─── Data provided

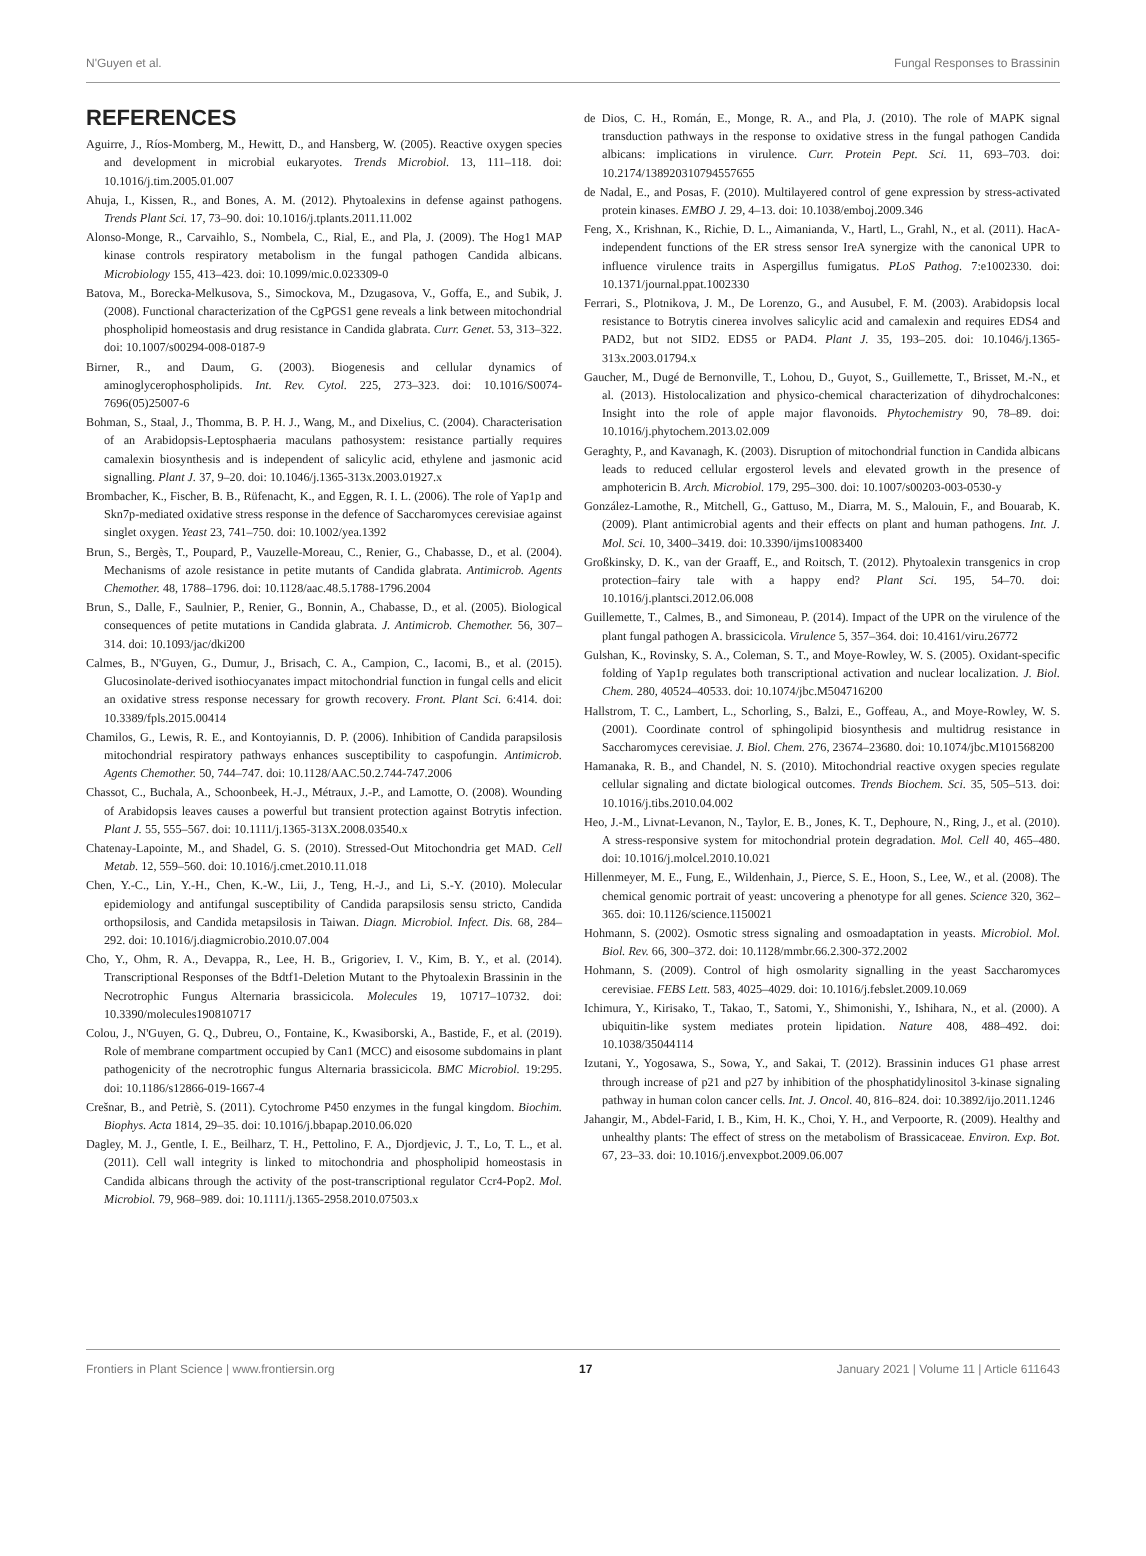N'Guyen et al. Fungal Responses to Brassinin
REFERENCES
Aguirre, J., Ríos-Momberg, M., Hewitt, D., and Hansberg, W. (2005). Reactive oxygen species and development in microbial eukaryotes. Trends Microbiol. 13, 111–118. doi: 10.1016/j.tim.2005.01.007
Ahuja, I., Kissen, R., and Bones, A. M. (2012). Phytoalexins in defense against pathogens. Trends Plant Sci. 17, 73–90. doi: 10.1016/j.tplants.2011.11.002
Alonso-Monge, R., Carvaihlo, S., Nombela, C., Rial, E., and Pla, J. (2009). The Hog1 MAP kinase controls respiratory metabolism in the fungal pathogen Candida albicans. Microbiology 155, 413–423. doi: 10.1099/mic.0.023309-0
Batova, M., Borecka-Melkusova, S., Simockova, M., Dzugasova, V., Goffa, E., and Subik, J. (2008). Functional characterization of the CgPGS1 gene reveals a link between mitochondrial phospholipid homeostasis and drug resistance in Candida glabrata. Curr. Genet. 53, 313–322. doi: 10.1007/s00294-008-0187-9
Birner, R., and Daum, G. (2003). Biogenesis and cellular dynamics of aminoglycerophospholipids. Int. Rev. Cytol. 225, 273–323. doi: 10.1016/S0074-7696(05)25007-6
Bohman, S., Staal, J., Thomma, B. P. H. J., Wang, M., and Dixelius, C. (2004). Characterisation of an Arabidopsis-Leptosphaeria maculans pathosystem: resistance partially requires camalexin biosynthesis and is independent of salicylic acid, ethylene and jasmonic acid signalling. Plant J. 37, 9–20. doi: 10.1046/j.1365-313x.2003.01927.x
Brombacher, K., Fischer, B. B., Rüfenacht, K., and Eggen, R. I. L. (2006). The role of Yap1p and Skn7p-mediated oxidative stress response in the defence of Saccharomyces cerevisiae against singlet oxygen. Yeast 23, 741–750. doi: 10.1002/yea.1392
Brun, S., Bergès, T., Poupard, P., Vauzelle-Moreau, C., Renier, G., Chabasse, D., et al. (2004). Mechanisms of azole resistance in petite mutants of Candida glabrata. Antimicrob. Agents Chemother. 48, 1788–1796. doi: 10.1128/aac.48.5.1788-1796.2004
Brun, S., Dalle, F., Saulnier, P., Renier, G., Bonnin, A., Chabasse, D., et al. (2005). Biological consequences of petite mutations in Candida glabrata. J. Antimicrob. Chemother. 56, 307–314. doi: 10.1093/jac/dki200
Calmes, B., N'Guyen, G., Dumur, J., Brisach, C. A., Campion, C., Iacomi, B., et al. (2015). Glucosinolate-derived isothiocyanates impact mitochondrial function in fungal cells and elicit an oxidative stress response necessary for growth recovery. Front. Plant Sci. 6:414. doi: 10.3389/fpls.2015.00414
Chamilos, G., Lewis, R. E., and Kontoyiannis, D. P. (2006). Inhibition of Candida parapsilosis mitochondrial respiratory pathways enhances susceptibility to caspofungin. Antimicrob. Agents Chemother. 50, 744–747. doi: 10.1128/AAC.50.2.744-747.2006
Chassot, C., Buchala, A., Schoonbeek, H.-J., Métraux, J.-P., and Lamotte, O. (2008). Wounding of Arabidopsis leaves causes a powerful but transient protection against Botrytis infection. Plant J. 55, 555–567. doi: 10.1111/j.1365-313X.2008.03540.x
Chatenay-Lapointe, M., and Shadel, G. S. (2010). Stressed-Out Mitochondria get MAD. Cell Metab. 12, 559–560. doi: 10.1016/j.cmet.2010.11.018
Chen, Y.-C., Lin, Y.-H., Chen, K.-W., Lii, J., Teng, H.-J., and Li, S.-Y. (2010). Molecular epidemiology and antifungal susceptibility of Candida parapsilosis sensu stricto, Candida orthopsilosis, and Candida metapsilosis in Taiwan. Diagn. Microbiol. Infect. Dis. 68, 284–292. doi: 10.1016/j.diagmicrobio.2010.07.004
Cho, Y., Ohm, R. A., Devappa, R., Lee, H. B., Grigoriev, I. V., Kim, B. Y., et al. (2014). Transcriptional Responses of the Bdtf1-Deletion Mutant to the Phytoalexin Brassinin in the Necrotrophic Fungus Alternaria brassicicola. Molecules 19, 10717–10732. doi: 10.3390/molecules190810717
Colou, J., N'Guyen, G. Q., Dubreu, O., Fontaine, K., Kwasiborski, A., Bastide, F., et al. (2019). Role of membrane compartment occupied by Can1 (MCC) and eisosome subdomains in plant pathogenicity of the necrotrophic fungus Alternaria brassicicola. BMC Microbiol. 19:295. doi: 10.1186/s12866-019-1667-4
Crešnar, B., and Petriè, S. (2011). Cytochrome P450 enzymes in the fungal kingdom. Biochim. Biophys. Acta 1814, 29–35. doi: 10.1016/j.bbapap.2010.06.020
Dagley, M. J., Gentle, I. E., Beilharz, T. H., Pettolino, F. A., Djordjevic, J. T., Lo, T. L., et al. (2011). Cell wall integrity is linked to mitochondria and phospholipid homeostasis in Candida albicans through the activity of the post-transcriptional regulator Ccr4-Pop2. Mol. Microbiol. 79, 968–989. doi: 10.1111/j.1365-2958.2010.07503.x
de Dios, C. H., Román, E., Monge, R. A., and Pla, J. (2010). The role of MAPK signal transduction pathways in the response to oxidative stress in the fungal pathogen Candida albicans: implications in virulence. Curr. Protein Pept. Sci. 11, 693–703. doi: 10.2174/138920310794557655
de Nadal, E., and Posas, F. (2010). Multilayered control of gene expression by stress-activated protein kinases. EMBO J. 29, 4–13. doi: 10.1038/emboj.2009.346
Feng, X., Krishnan, K., Richie, D. L., Aimanianda, V., Hartl, L., Grahl, N., et al. (2011). HacA-independent functions of the ER stress sensor IreA synergize with the canonical UPR to influence virulence traits in Aspergillus fumigatus. PLoS Pathog. 7:e1002330. doi: 10.1371/journal.ppat.1002330
Ferrari, S., Plotnikova, J. M., De Lorenzo, G., and Ausubel, F. M. (2003). Arabidopsis local resistance to Botrytis cinerea involves salicylic acid and camalexin and requires EDS4 and PAD2, but not SID2. EDS5 or PAD4. Plant J. 35, 193–205. doi: 10.1046/j.1365-313x.2003.01794.x
Gaucher, M., Dugé de Bernonville, T., Lohou, D., Guyot, S., Guillemette, T., Brisset, M.-N., et al. (2013). Histolocalization and physico-chemical characterization of dihydrochalcones: Insight into the role of apple major flavonoids. Phytochemistry 90, 78–89. doi: 10.1016/j.phytochem.2013.02.009
Geraghty, P., and Kavanagh, K. (2003). Disruption of mitochondrial function in Candida albicans leads to reduced cellular ergosterol levels and elevated growth in the presence of amphotericin B. Arch. Microbiol. 179, 295–300. doi: 10.1007/s00203-003-0530-y
González-Lamothe, R., Mitchell, G., Gattuso, M., Diarra, M. S., Malouin, F., and Bouarab, K. (2009). Plant antimicrobial agents and their effects on plant and human pathogens. Int. J. Mol. Sci. 10, 3400–3419. doi: 10.3390/ijms10083400
Großkinsky, D. K., van der Graaff, E., and Roitsch, T. (2012). Phytoalexin transgenics in crop protection–fairy tale with a happy end? Plant Sci. 195, 54–70. doi: 10.1016/j.plantsci.2012.06.008
Guillemette, T., Calmes, B., and Simoneau, P. (2014). Impact of the UPR on the virulence of the plant fungal pathogen A. brassicicola. Virulence 5, 357–364. doi: 10.4161/viru.26772
Gulshan, K., Rovinsky, S. A., Coleman, S. T., and Moye-Rowley, W. S. (2005). Oxidant-specific folding of Yap1p regulates both transcriptional activation and nuclear localization. J. Biol. Chem. 280, 40524–40533. doi: 10.1074/jbc.M504716200
Hallstrom, T. C., Lambert, L., Schorling, S., Balzi, E., Goffeau, A., and Moye-Rowley, W. S. (2001). Coordinate control of sphingolipid biosynthesis and multidrug resistance in Saccharomyces cerevisiae. J. Biol. Chem. 276, 23674–23680. doi: 10.1074/jbc.M101568200
Hamanaka, R. B., and Chandel, N. S. (2010). Mitochondrial reactive oxygen species regulate cellular signaling and dictate biological outcomes. Trends Biochem. Sci. 35, 505–513. doi: 10.1016/j.tibs.2010.04.002
Heo, J.-M., Livnat-Levanon, N., Taylor, E. B., Jones, K. T., Dephoure, N., Ring, J., et al. (2010). A stress-responsive system for mitochondrial protein degradation. Mol. Cell 40, 465–480. doi: 10.1016/j.molcel.2010.10.021
Hillenmeyer, M. E., Fung, E., Wildenhain, J., Pierce, S. E., Hoon, S., Lee, W., et al. (2008). The chemical genomic portrait of yeast: uncovering a phenotype for all genes. Science 320, 362–365. doi: 10.1126/science.1150021
Hohmann, S. (2002). Osmotic stress signaling and osmoadaptation in yeasts. Microbiol. Mol. Biol. Rev. 66, 300–372. doi: 10.1128/mmbr.66.2.300-372.2002
Hohmann, S. (2009). Control of high osmolarity signalling in the yeast Saccharomyces cerevisiae. FEBS Lett. 583, 4025–4029. doi: 10.1016/j.febslet.2009.10.069
Ichimura, Y., Kirisako, T., Takao, T., Satomi, Y., Shimonishi, Y., Ishihara, N., et al. (2000). A ubiquitin-like system mediates protein lipidation. Nature 408, 488–492. doi: 10.1038/35044114
Izutani, Y., Yogosawa, S., Sowa, Y., and Sakai, T. (2012). Brassinin induces G1 phase arrest through increase of p21 and p27 by inhibition of the phosphatidylinositol 3-kinase signaling pathway in human colon cancer cells. Int. J. Oncol. 40, 816–824. doi: 10.3892/ijo.2011.1246
Jahangir, M., Abdel-Farid, I. B., Kim, H. K., Choi, Y. H., and Verpoorte, R. (2009). Healthy and unhealthy plants: The effect of stress on the metabolism of Brassicaceae. Environ. Exp. Bot. 67, 23–33. doi: 10.1016/j.envexpbot.2009.06.007
Frontiers in Plant Science | www.frontiersin.org 17 January 2021 | Volume 11 | Article 611643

──────

## Task objective
Every line of the entries above that holds "human" should be copied out.

## Exercise output
González-Lamothe, R., Mitchell, G., Gattuso, M., Diarra, M. S., Malouin, F., and Bouarab, K. (2009). Plant antimicrobial agents and their effects on plant and human pathogens. Int. J. Mol. Sci. 10, 3400–3419. doi: 10.3390/ijms10083400
Izutani, Y., Yogosawa, S., Sowa, Y., and Sakai, T. (2012). Brassinin induces G1 phase arrest through increase of p21 and p27 by inhibition of the phosphatidylinositol 3-kinase signaling pathway in human colon cancer cells. Int. J. Oncol. 40, 816–824. doi: 10.3892/ijo.2011.1246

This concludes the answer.